The competition report catalogs increasing competition from digital advertising and streaming media but doesn’t redefine the video market or point at possibly reclassifying streaming services as MVPDs as some broadcasters urged. Between 2018 and 2021, national ad revenue for online platforms increased from $60.2 billion to $67.4 billion, while falling from $28.1 billion to $24.6 billion for cable networks, from $18.1 billion to $17.9 billion for broadcast networks, and from $6.9 billion to $5.8 billion for broadcast stations. In 2021, local advertising revenue for broadcast TV stations fell to $9.7 billion; the agency's 2020 competition report listed it at $12 billion. Online local advertising revenue grew to $65 billion in 2021, the report said.
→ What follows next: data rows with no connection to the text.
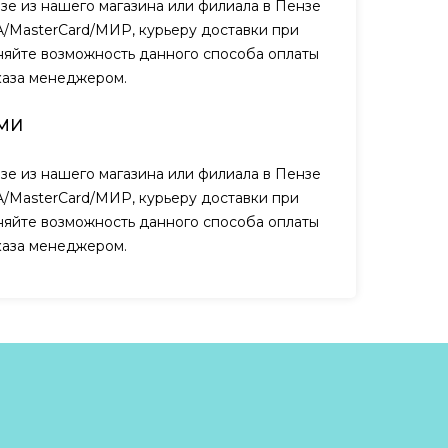
зе из нашего магазина или филиала в Пензе
A/MasterCard/МИР, курьеру доставки при
чняйте возможность данного способа оплаты
каза менеджером.
МИ
зе из нашего магазина или филиала в Пензе
A/MasterCard/МИР, курьеру доставки при
чняйте возможность данного способа оплаты
каза менеджером.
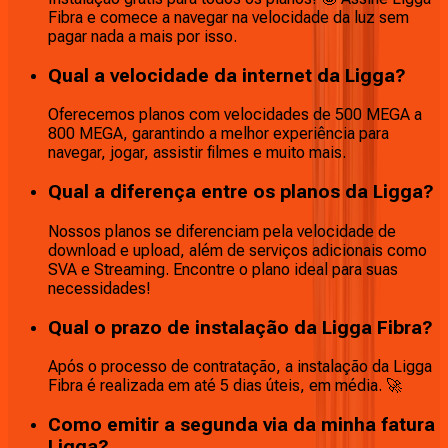
Fibra e comece a navegar na velocidade da luz sem
pagar nada a mais por isso.
Qual a velocidade da internet da Ligga?
Oferecemos planos com velocidades de 500 MEGA a
800 MEGA, garantindo a melhor experiência para
navegar, jogar, assistir filmes e muito mais.
Qual a diferença entre os planos da Ligga?
Nossos planos se diferenciam pela velocidade de
download e upload, além de serviços adicionais como
SVA e Streaming. Encontre o plano ideal para suas
necessidades!
Qual o prazo de instalação da Ligga Fibra?
Após o processo de contratação, a instalação da Ligga
Fibra é realizada em até 5 dias úteis, em média. 🚀
Como emitir a segunda via da minha fatura
Ligga?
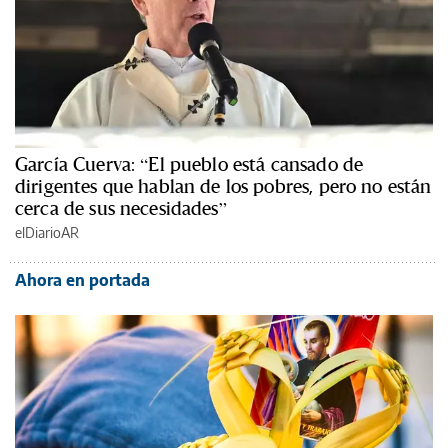
García Cuerva: “El pueblo está cansado de
dirigentes que hablan de los pobres, pero no están
cerca de sus necesidades”
elDiarioAR
Ahora en portada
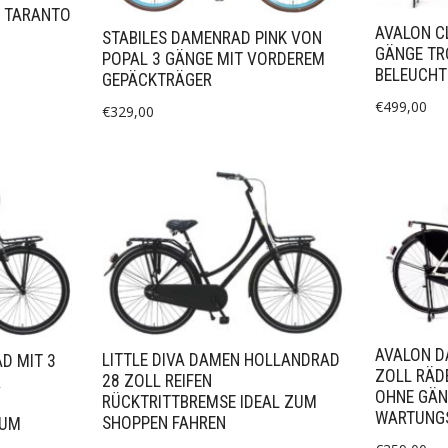
 TARANTO
AVALON CL
STABILES DAMENRAD PINK VON
GÄNGE TR
POPAL 3 GÄNGE MIT VORDEREM
BELEUCHT
GEPÄCKTRÄGER
€
499,00
€
329,00
AVALON D
LITTLE DIVA DAMEN HOLLANDRAD
D MIT 3
ZOLL RÄD
28 ZOLL REIFEN
R
OHNE GÄN
RÜCKTRITTBREMSE IDEAL ZUM
WARTUNG
SHOPPEN FAHREN
ZUM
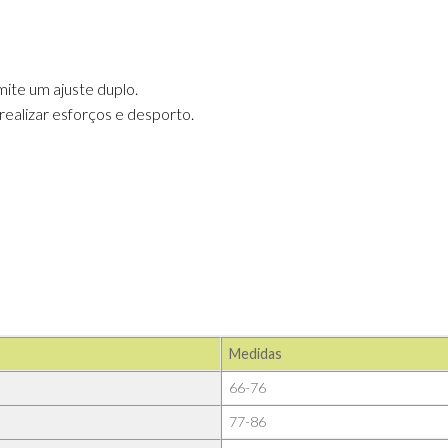
ite um ajuste duplo.
a realizar esforços e desporto.
Medidas
66-76
77-86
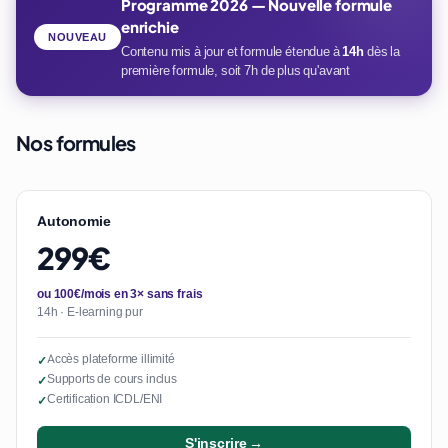
Programme 2026 — Nouvelle formule
enrichie
NOUVEAU
Contenu mis à jour et formule étendue à
14h
dès la
première formule, soit 7h de plus qu'avant
Nos formules
Autonomie
299€
ou 100€/mois en 3× sans frais
14h · E-learning pur
Accès plateforme illimité
✓
Supports de cours inclus
✓
Certification ICDL/ENI
✓
S'inscrire →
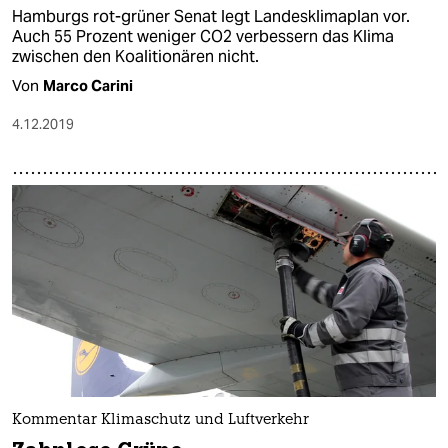
Hamburgs rot-grüner Senat legt Landesklimaplan vor.
Auch 55 Prozent weniger CO2 verbessern das Klima
zwischen den Koalitionären nicht.
Von
Marco Carini
4.12.2019
Kommentar Klimaschutz und Luftverkehr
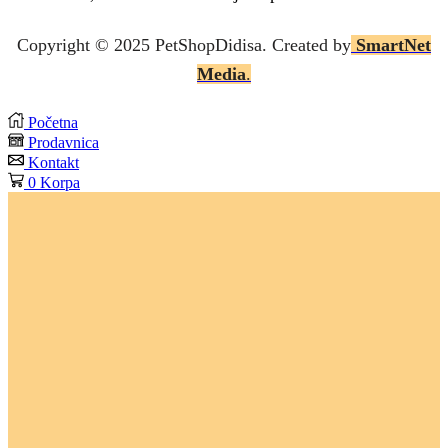
Copyright © 2025 P
etShopDidisa
. Created by
SmartNet
Media
.
Početna
Prodavnica
Kontakt
0
Korpa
The competition report acknowledges competition from digital sources but doesn’t capture the converging nature of the advertising market or go far enough in depicting the competition broadcasters face, Ducey said. Radio and TV broadcasters sell both broadcast and digital ads such as TV spots to Google ad words and advertising on connected televisions, he said. “The report does not reflect the fluidity and dynamism of the market,” he said, nor does it capture the rising competition in local advertising that broadcasters face from the networks of websites and content owned by retailers such as Walmart. It's increasingly attractive to retailers to be able to advertise to customers when they're actually in the stores, he said. The FCC doesn’t have much regulatory reach over such networks, but they're additional competition for broadcasters, said Ducey.
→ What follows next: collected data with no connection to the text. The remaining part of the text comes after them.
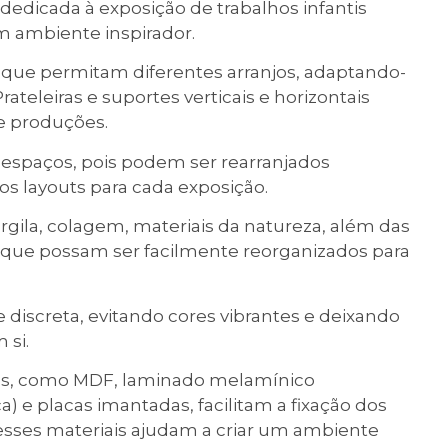
dicada à exposição de trabalhos infantis
m ambiente inspirador.
s que permitam diferentes arranjos, adaptando-
ateleiras e suportes verticais e horizontais
e produções.
s espaços, pois podem ser rearranjados
os layouts para cada exposição.
gila, colagem, materiais da natureza, além das
os que possam ser facilmente reorganizados para
 discreta, evitando cores vibrantes e deixando
 si.
os, como MDF, laminado melamínico
e placas imantadas, facilitam a fixação dos
 esses materiais ajudam a criar um ambiente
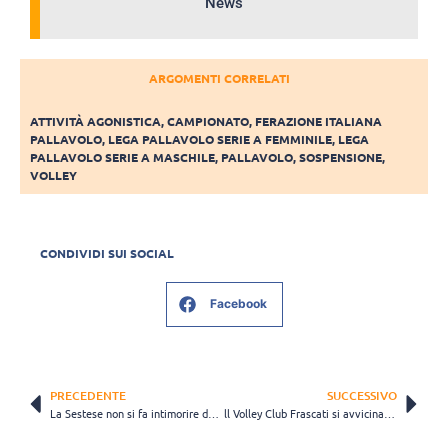
News
ARGOMENTI CORRELATI
ATTIVITÀ AGONISTICA
,
CAMPIONATO
,
FERAZIONE ITALIANA
PALLAVOLO
,
LEGA PALLAVOLO SERIE A FEMMINILE
,
LEGA
PALLAVOLO SERIE A MASCHILE
,
PALLAVOLO
,
SOSPENSIONE
,
VOLLEY
CONDIVIDI SUI SOCIAL
Facebook
PRECEDENTE
SUCCESSIVO
La Sestese non si fa intimorire dai padroni di casa della R. Masi e chiude il match in tre set
ll Volley Club Frascati si avvicina ancora alla salvezza. L’opposto Truffarelli: "Stiamo facendo bene, sono fiducioso"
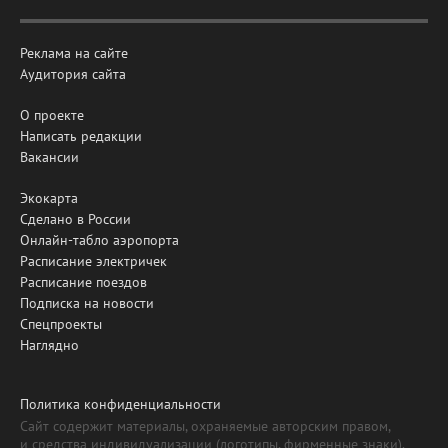
Реклама на сайте
Аудитория сайта
О проекте
Написать редакции
Вакансии
Экокарта
Сделано в России
Онлайн-табло аэропорта
Расписание электричек
Расписание поездов
Подписка на новости
Спецпроекты
Наглядно
Политика конфиденциальности
Сайт содержит материалы, охраняемые авторским правом,
и средства индивидуализации (логотипы, фирменные знаки).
The data in the report also shows increasing retransmission consent fees per subscriber, said the American Television Alliance in a news release. The fees increased more than 20% -- $168.83 to $203.03 -- from 2020 to 2021. “The average subscriber pays more than $200 per year for so-called ‘free’ broadcast television, representing an increase of more than 20% over the previous year,” said the ATVA release. “On top of exorbitant annual retrans fees, broadcasters have blacked out consumers’ access to these ‘free’ stations more than 1,800 times since 2010. Unfortunately, until Congress reforms outdated TV laws, these tactics will continue to harm consumers,” ATVA said. NAB declined to comment.
The FCC report also shows the rising influence of online video distributors. Viewership of OVD services grew from July 2021 to July 2022, while viewership of broadcast and cable TV fell, the report said. “In July 2022, both OVD and cable services captured about one-third of total viewing time while about 22% of viewing time was spent watching broadcast television,” the report said.
“The report affirms what an ocean of data has been telling us for years: that streaming is overtaking traditional linear cable TV as consumers’ first choice in the video marketplace,” said former FCC Commissioner Robert McDowell, who represents broadcast affiliate groups that have lobbied the agency to classify online video services as MVPDs. “Streaming has become the ‘cable industry’ of the 21st century and the FCC should act accordingly -- as evidenced by its own report,” said McDowell.